• [WORK INSTRUCTIONS] Which lines below fall between the one containing "Chest CT (low-dose" and the one containing "right, bottom; pixels)."? Repeat them exactly, counting both of those lines, and add nothing else.

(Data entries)
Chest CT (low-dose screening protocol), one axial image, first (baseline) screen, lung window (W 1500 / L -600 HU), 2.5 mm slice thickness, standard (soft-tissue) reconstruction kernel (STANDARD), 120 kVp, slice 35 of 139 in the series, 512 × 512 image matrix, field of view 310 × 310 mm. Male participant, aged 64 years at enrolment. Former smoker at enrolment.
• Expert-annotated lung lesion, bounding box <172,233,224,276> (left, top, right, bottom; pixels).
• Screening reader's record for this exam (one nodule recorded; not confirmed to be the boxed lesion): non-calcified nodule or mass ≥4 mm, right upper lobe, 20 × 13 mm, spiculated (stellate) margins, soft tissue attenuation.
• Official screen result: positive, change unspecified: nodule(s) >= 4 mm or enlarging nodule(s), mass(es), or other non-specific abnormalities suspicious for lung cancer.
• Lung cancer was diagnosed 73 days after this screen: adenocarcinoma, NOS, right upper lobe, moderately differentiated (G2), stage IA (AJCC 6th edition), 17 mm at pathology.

* * *

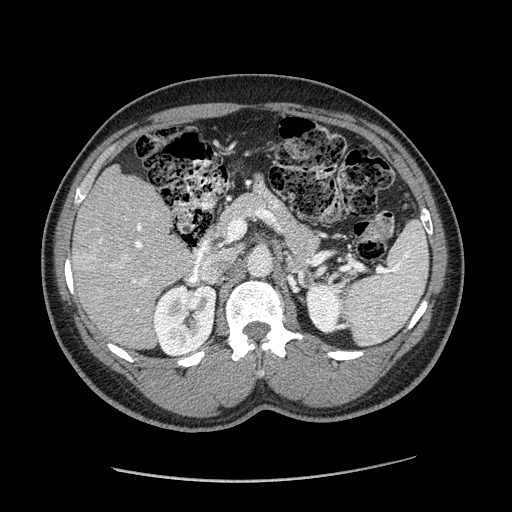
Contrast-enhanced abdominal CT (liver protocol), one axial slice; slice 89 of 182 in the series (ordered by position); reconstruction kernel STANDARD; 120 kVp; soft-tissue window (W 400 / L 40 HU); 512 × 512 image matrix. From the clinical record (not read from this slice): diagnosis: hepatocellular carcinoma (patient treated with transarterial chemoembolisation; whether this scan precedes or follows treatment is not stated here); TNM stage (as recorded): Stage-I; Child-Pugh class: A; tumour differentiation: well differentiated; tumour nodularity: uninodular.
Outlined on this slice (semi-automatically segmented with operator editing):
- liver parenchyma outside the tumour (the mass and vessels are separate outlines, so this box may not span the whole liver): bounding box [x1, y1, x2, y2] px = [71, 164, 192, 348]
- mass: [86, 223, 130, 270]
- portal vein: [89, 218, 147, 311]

• [FINISHED EXERCISE]
Chest CT (low-dose screening protocol), one axial image, first (baseline) screen, lung window (W 1500 / L -600 HU), 2.5 mm slice thickness, standard (soft-tissue) reconstruction kernel (STANDARD), 120 kVp, slice 35 of 139 in the series, 512 × 512 image matrix, field of view 310 × 310 mm. Male participant, aged 64 years at enrolment. Former smoker at enrolment.
• Expert-annotated lung lesion, bounding box <172,233,224,276> (left, top, right, bottom; pixels).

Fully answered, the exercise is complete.